5
votes

I'm having a tough time figuring this one out; I have a program, iverilog that executes a system() call to invoke another program, ivl. I want to debug the second program, ivl in gdb, but I can't get gdb to set any breakpoints in the child process when I invoke gdb with the parent process. Here's what the programs look like:

//iverilog-main.cpp (Parent process)

int main(){
    //...
    system("ivl arg1 arg2");
    //...
    return 0;
}

.

//ivl-main.cpp (child process)

int main(){
    //...
    //stuff I want to debug
    //...
    return 0;
}

.

The gdb commands I'm running are: gdb iverilog -x cmds.gdb

# cmds.gdb
set args hello.v
set follow-fork-mode child
set breakpoint pending on
break ivl-main.cpp:main
run

Unfortunately, gdb doesn't break at ivl-main.cpp:main,it just completes without ever breaking; the output I get is:

Starting program: /usr/local/bin/iverilog hello.v
[New process 18117]
process 18117 is executing new program: /bin/dash
[Inferior 2 (process 18117) exited normally]

I'm certain ivl-main.cpp:main is being called because when I run the ivl program in gdb it successfully breaks there.

My thinking is that gdb doesn't recognize ivl-main.cpp as a source file when its running gdb iverilog, and it's not setting that breakpoint when it enters the child process which does contain ivl-main.cpp as a source file. So I think if I set the breakpoint for ivl-main.cpp when gdb enters the child process, it should work. The only way I can think of doing this is to manually break at the system() call and step into the child process, then set the breakpoint. Is there a more elegant approach that would force gdb to break whenever entering a child process?

2

2 Answers

2
votes

This answer provides one way to achieve what you want.

In theory, set follow-fork-mode child should work.
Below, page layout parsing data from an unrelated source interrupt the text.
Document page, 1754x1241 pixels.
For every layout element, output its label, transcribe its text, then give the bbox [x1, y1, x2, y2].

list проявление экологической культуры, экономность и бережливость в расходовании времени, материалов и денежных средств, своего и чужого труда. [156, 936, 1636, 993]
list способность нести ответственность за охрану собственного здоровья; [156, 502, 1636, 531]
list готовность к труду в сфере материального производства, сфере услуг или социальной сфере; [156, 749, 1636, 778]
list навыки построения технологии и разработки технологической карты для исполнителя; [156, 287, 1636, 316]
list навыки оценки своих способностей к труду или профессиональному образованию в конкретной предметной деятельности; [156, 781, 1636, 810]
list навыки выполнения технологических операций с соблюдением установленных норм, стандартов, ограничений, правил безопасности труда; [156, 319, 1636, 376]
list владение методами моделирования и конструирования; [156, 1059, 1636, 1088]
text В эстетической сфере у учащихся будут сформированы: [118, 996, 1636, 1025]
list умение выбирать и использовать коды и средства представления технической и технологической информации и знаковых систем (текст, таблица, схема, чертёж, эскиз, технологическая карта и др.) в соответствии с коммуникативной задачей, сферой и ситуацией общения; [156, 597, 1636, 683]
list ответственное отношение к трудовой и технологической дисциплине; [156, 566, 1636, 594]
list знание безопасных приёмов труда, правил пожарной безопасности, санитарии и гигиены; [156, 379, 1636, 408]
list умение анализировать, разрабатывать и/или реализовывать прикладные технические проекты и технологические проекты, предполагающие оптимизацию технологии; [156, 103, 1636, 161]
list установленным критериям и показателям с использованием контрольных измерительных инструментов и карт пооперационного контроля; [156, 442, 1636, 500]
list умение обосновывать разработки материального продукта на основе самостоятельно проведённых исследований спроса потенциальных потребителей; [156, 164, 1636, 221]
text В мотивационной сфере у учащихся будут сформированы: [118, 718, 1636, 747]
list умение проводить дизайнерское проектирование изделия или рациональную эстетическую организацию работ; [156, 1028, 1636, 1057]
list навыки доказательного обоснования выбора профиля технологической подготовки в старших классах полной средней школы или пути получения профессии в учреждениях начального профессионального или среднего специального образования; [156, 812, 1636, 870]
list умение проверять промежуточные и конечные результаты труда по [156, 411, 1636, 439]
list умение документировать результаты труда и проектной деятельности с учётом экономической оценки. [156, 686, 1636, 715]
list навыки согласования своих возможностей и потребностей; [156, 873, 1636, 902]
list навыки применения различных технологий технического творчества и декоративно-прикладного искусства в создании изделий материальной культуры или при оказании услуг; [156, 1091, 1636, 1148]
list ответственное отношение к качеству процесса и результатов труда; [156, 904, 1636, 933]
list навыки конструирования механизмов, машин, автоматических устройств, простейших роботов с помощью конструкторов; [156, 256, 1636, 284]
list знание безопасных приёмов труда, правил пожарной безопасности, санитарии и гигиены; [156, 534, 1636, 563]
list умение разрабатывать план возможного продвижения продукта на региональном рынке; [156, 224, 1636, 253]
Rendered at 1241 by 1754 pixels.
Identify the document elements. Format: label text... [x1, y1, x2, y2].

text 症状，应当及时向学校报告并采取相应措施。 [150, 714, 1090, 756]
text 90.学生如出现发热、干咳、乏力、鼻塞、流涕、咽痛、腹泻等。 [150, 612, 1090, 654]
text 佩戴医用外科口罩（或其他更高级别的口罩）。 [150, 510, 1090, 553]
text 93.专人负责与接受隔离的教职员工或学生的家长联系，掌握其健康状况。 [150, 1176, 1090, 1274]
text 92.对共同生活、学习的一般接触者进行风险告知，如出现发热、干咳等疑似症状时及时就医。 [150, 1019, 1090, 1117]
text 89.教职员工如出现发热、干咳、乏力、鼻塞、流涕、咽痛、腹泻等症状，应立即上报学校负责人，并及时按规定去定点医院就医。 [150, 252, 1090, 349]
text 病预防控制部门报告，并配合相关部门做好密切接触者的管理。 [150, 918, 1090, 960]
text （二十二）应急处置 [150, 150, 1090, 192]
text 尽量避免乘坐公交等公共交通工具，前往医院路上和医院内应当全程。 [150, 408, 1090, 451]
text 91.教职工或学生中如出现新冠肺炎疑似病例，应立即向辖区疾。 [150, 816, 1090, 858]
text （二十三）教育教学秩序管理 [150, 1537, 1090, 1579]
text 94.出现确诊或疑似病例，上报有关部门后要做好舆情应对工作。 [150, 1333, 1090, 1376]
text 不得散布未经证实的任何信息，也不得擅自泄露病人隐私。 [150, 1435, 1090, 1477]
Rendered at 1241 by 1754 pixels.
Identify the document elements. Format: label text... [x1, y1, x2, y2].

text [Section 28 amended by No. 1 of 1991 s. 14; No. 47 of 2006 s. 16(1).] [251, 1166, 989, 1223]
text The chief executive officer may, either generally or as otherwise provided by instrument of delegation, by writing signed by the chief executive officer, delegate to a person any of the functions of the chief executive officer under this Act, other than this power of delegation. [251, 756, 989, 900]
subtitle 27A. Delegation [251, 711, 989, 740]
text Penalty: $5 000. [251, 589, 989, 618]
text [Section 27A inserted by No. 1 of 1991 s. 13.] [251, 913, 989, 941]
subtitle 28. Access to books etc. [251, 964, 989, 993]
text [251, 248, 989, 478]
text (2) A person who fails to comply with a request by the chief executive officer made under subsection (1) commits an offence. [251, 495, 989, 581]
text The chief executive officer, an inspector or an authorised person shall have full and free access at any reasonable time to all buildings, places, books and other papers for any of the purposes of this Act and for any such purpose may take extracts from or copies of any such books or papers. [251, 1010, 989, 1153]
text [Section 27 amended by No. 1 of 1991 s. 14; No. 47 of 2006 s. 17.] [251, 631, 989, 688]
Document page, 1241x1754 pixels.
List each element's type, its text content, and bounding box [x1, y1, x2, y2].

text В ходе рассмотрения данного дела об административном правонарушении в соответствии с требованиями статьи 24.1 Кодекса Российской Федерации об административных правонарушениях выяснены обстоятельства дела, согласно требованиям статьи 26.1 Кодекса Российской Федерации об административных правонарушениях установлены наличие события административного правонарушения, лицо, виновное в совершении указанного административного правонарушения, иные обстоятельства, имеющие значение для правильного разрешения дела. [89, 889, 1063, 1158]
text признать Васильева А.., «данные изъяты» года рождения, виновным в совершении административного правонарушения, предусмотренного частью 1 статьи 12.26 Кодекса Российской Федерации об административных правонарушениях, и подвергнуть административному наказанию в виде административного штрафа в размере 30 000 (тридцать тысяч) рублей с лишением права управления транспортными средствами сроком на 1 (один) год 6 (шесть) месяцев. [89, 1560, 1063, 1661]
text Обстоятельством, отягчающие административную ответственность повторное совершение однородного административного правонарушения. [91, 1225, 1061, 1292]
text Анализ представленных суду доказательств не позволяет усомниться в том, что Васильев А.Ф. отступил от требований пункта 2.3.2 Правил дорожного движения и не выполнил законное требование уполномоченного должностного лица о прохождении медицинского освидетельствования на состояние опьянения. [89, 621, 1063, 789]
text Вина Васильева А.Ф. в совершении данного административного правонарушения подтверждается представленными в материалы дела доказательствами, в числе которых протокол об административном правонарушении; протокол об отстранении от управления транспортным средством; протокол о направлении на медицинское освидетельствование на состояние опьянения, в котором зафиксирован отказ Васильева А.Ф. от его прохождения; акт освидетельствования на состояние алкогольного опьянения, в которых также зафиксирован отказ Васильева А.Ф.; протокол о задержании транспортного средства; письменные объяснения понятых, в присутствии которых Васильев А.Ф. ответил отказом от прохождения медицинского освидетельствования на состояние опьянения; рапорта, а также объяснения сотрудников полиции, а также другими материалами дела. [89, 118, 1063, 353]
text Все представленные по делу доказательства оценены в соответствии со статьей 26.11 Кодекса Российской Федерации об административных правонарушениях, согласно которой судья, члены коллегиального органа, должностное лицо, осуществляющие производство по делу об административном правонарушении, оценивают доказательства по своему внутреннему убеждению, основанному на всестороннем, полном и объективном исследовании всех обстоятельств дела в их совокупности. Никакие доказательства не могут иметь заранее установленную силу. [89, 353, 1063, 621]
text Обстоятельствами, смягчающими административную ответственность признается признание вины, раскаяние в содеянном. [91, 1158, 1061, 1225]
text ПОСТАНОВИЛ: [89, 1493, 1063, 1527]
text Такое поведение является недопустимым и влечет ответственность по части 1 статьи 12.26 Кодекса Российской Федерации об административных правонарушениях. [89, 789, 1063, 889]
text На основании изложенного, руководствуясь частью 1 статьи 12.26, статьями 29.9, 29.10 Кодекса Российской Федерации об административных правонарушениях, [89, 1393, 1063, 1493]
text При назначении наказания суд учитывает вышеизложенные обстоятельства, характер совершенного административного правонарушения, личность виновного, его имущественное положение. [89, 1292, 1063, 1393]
In practice, the iverilog is likely itself a shell script that runs (forks) multiple commands, so at every fork you will need to decide whether you want to continue debugging the parent or the child. One wrong decision and you've lost control of the process that will eventually execute your program. This very likely explains why it didn't work for you.

5
votes

Normally GDB only debugs one process at a time- if your program forks then you will debug the parent or the child, but not both simultaneously. By default, GDB continues debugging the parent after a fork, but you can change this behavior if you so desire with the following command:

set follow-fork-mode child

Alternately, you can tell GDB to keep both the parent and the child under its control. By default GDB only follows one process, but you can tell it to follow all child processes with this command:

set detach-on-fork off

GDB refers to each debugged process as an "inferior". When debugging multiple processes you can examine and interact each process with the "inferiors" command similar to how you would use "threads" to examine or interact with multiple threads.